Your objective:
Which lines in the material below contain the string "from", matching case exactly? Show each of those lines in full.

[Chart-based quiz items]
"""

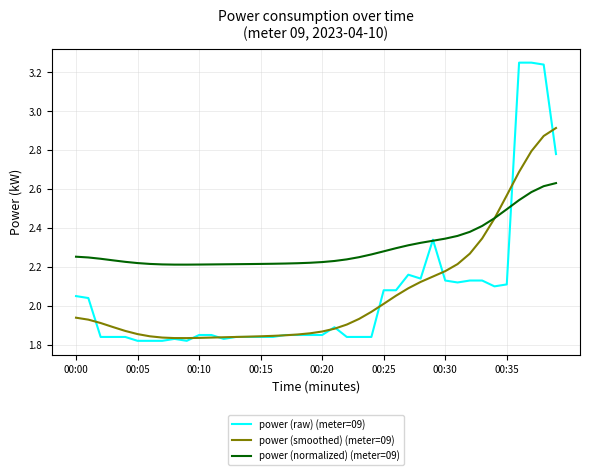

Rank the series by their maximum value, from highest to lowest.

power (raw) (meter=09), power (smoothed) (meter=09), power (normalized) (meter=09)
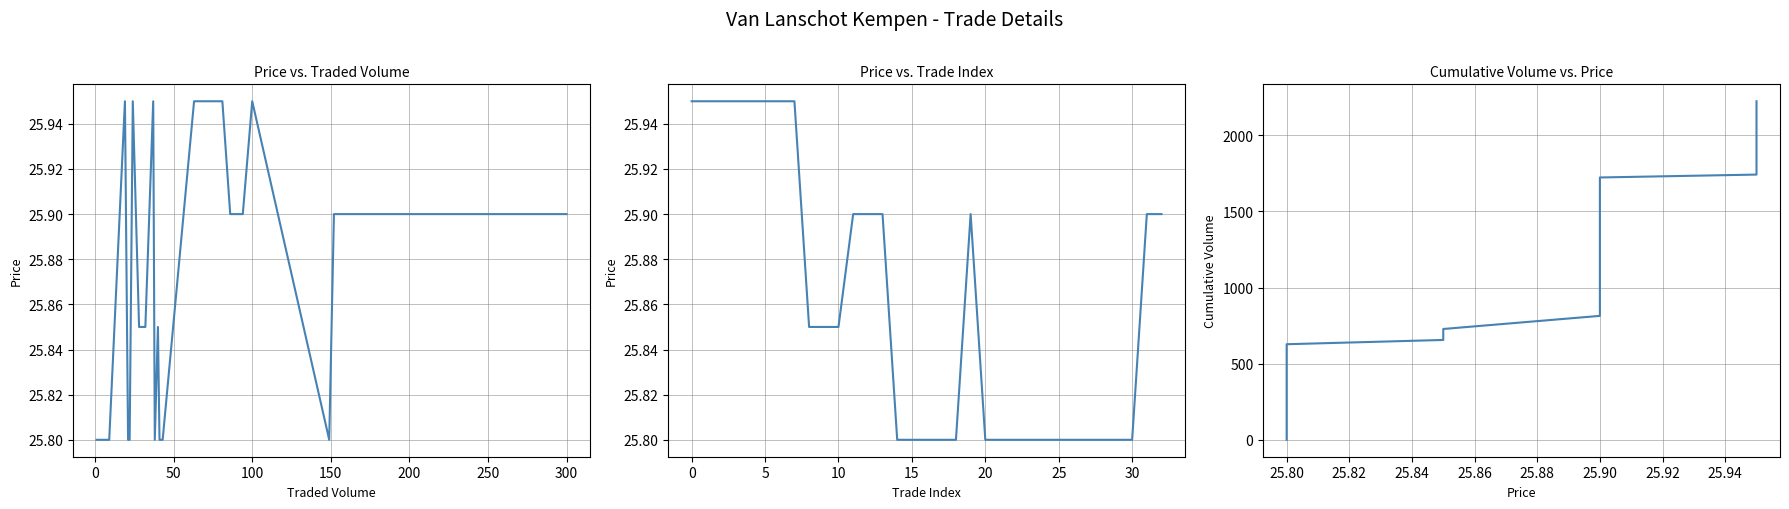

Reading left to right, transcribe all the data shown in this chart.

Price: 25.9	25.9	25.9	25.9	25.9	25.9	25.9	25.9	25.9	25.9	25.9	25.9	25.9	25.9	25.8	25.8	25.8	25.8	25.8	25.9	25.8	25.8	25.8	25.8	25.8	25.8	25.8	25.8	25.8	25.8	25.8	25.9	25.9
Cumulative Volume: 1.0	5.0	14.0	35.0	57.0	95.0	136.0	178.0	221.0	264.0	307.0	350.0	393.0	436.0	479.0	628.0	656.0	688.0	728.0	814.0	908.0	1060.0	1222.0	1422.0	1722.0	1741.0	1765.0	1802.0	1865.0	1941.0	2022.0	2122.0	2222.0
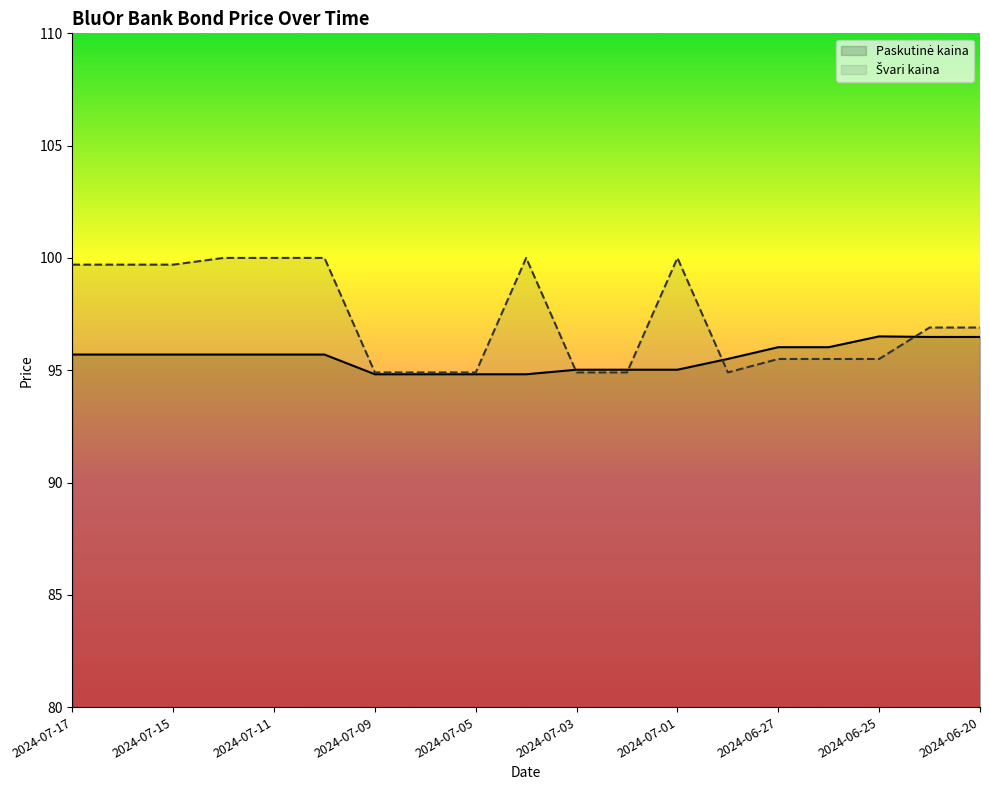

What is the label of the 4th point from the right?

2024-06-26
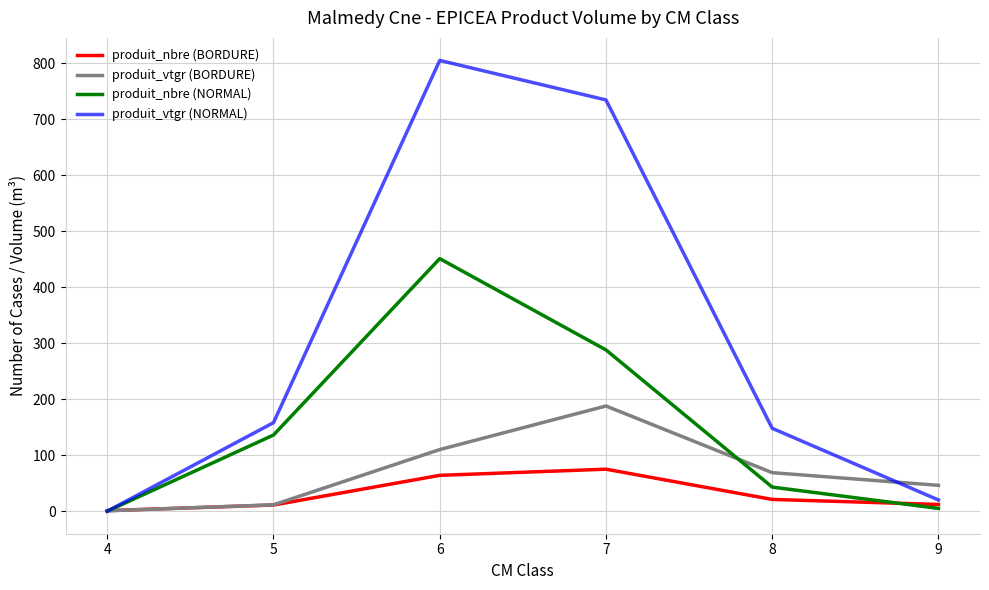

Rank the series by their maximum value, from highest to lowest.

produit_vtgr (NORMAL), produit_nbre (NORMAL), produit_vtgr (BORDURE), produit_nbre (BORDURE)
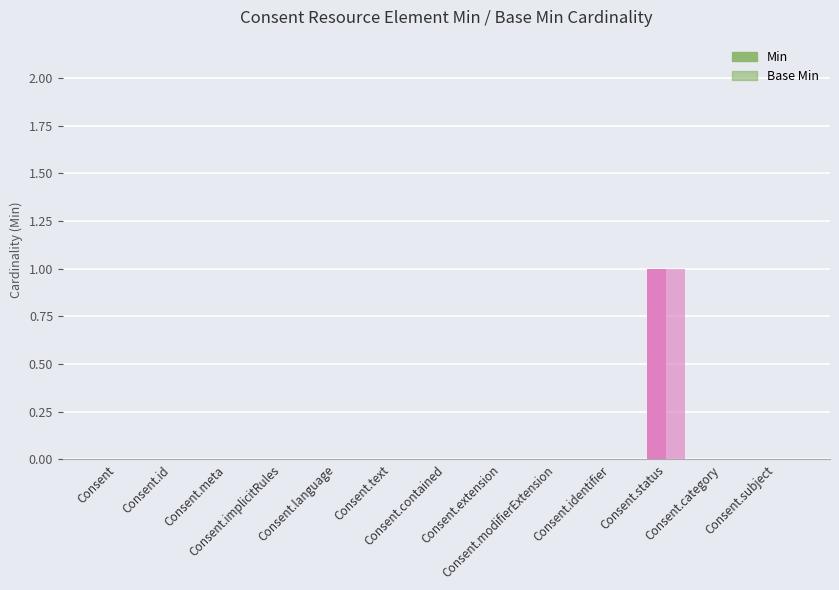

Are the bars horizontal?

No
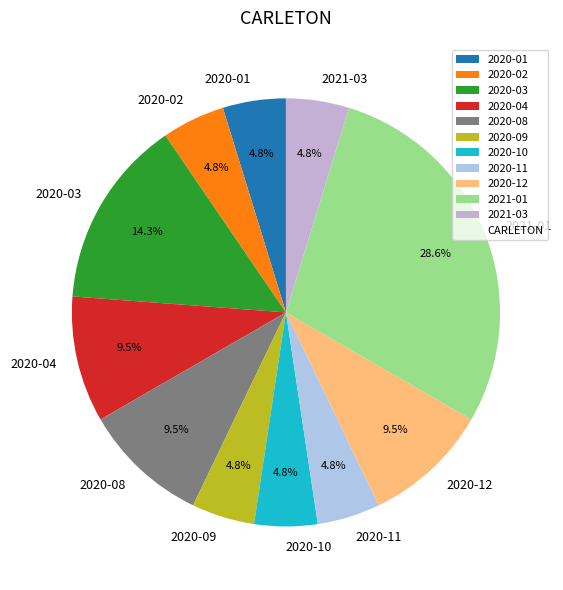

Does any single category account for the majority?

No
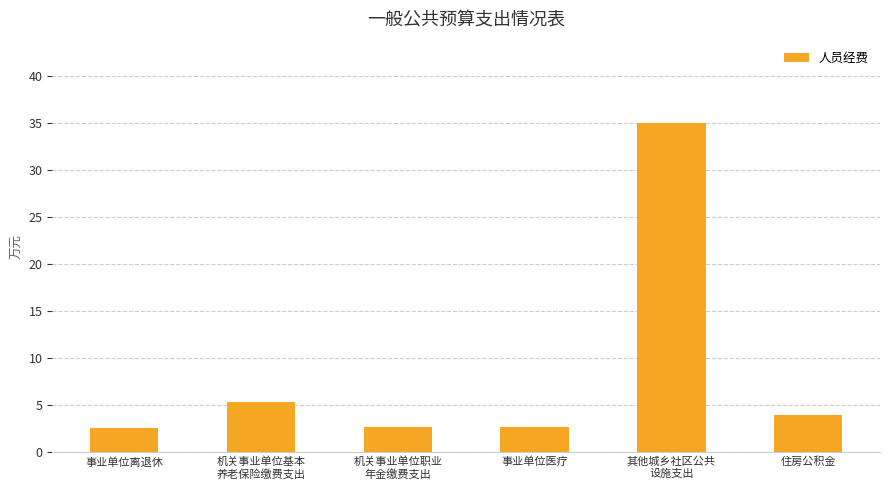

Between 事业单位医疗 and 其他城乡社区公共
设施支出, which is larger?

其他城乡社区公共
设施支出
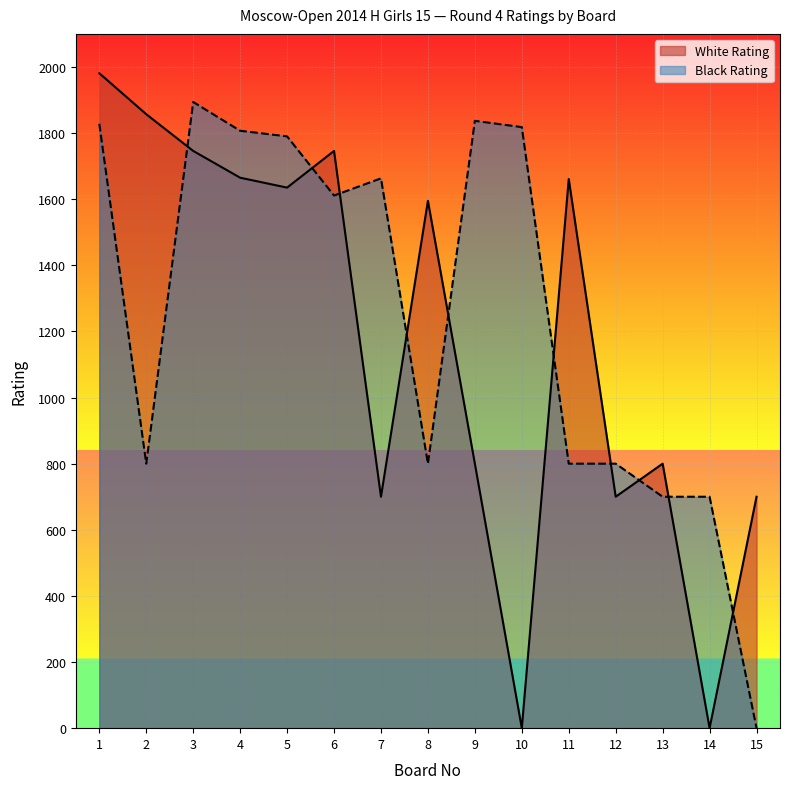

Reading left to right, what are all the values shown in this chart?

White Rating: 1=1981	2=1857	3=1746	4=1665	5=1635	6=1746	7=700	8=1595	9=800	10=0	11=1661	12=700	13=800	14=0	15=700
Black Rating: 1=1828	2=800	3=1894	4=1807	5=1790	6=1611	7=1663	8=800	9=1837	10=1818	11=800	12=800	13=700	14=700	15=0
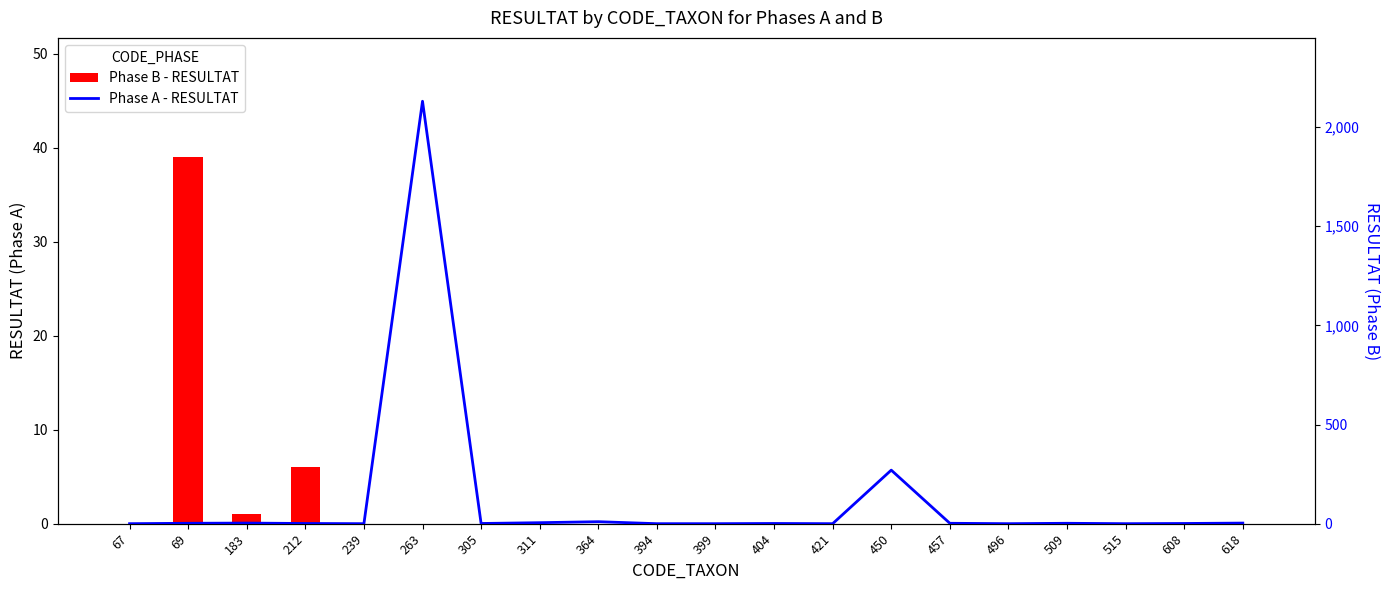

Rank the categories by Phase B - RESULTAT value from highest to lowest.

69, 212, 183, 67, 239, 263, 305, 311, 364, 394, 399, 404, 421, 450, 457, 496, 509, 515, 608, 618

"""

Problem solution:
Rank the series by their maximum value, from highest to lowest.
What is the label of the 4th point from the right?
Rank the series by their maximum value, from highest to lowest.
Rank the categories by Phase B - RESULTAT value from highest to lowest.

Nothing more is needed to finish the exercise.